間接法とは減価償却費の相手勘定を減価償却累計額とする方法です。

間接法を用いる場合は固定資産の額は取得価額のままとなり、貸借対照表で固定資産の下の行に減価償却累計額が記載されます。

固定資産の額から減価償却累計額を引いた額が、固定資産の残存価額となる仕組みです。

減価償却費を間接法で処理する場合の仕訳例を紹介します。

≫ 工具器具備品の減価償却費10,000円を計上する

借方貸方
減価償却費 10,000減価償却累計額 10,000

なお貸借対照表における減価償却累計額は2種類あります。

減価償却累計額概要
①科目別間接控除法科目別間接控除法を用いる場合、工具器具備品や車両といった資産科目ごとに減価償却累計額を表示します。
②一括間接控除法資産の種類を問わず全ての減価償却累計額を合計した額を、固定資産の一番下に記載する方法です。

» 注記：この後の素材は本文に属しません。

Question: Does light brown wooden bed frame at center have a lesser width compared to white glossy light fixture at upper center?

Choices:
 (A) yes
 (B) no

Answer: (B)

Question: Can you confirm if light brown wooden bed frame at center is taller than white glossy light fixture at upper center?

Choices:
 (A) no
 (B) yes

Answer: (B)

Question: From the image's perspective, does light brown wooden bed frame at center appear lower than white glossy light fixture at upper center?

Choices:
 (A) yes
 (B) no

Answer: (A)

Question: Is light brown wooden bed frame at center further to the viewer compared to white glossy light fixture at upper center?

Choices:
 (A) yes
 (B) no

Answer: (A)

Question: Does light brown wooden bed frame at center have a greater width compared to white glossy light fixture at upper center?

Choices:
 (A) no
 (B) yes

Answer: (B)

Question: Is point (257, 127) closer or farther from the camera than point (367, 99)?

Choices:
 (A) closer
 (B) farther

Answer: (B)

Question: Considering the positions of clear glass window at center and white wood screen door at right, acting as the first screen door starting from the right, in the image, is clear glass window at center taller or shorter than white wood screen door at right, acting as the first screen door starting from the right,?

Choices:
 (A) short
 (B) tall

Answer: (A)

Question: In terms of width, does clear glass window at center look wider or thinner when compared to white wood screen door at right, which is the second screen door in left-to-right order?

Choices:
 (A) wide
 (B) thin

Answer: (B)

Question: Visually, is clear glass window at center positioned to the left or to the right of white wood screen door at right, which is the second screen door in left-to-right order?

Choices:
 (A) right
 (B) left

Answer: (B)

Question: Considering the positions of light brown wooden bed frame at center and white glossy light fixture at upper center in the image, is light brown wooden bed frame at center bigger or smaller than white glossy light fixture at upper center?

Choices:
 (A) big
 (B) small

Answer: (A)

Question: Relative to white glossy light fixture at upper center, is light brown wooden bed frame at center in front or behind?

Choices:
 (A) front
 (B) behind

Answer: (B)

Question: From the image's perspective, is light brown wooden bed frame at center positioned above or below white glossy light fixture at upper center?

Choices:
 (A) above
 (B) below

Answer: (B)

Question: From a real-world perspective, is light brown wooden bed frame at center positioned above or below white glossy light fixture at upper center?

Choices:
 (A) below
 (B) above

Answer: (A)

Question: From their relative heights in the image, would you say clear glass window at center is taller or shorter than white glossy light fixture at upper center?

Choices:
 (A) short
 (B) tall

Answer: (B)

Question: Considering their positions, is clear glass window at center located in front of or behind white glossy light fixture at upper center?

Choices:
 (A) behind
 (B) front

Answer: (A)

【まとめ】減価償却累計額の勘定科目は会計処理の方法によって使用の有無が異なる!

減価償却累計額という勘定科目を仕訳で用いるのは、減価償却費を間接法で処理する場合のみです。

直接法の場合は減価償却費を固定資産の額から直接控除するため、減価償却累計額を使った仕訳は行いません。

ただし直接法を使う場合でも、減価償却累計額の注記は行う必要があります。

減価償却累計額の勘定科目を仕訳で使うのは間接法のみですが、直接法でも減価償却累計額が計上される点に注意しましょう。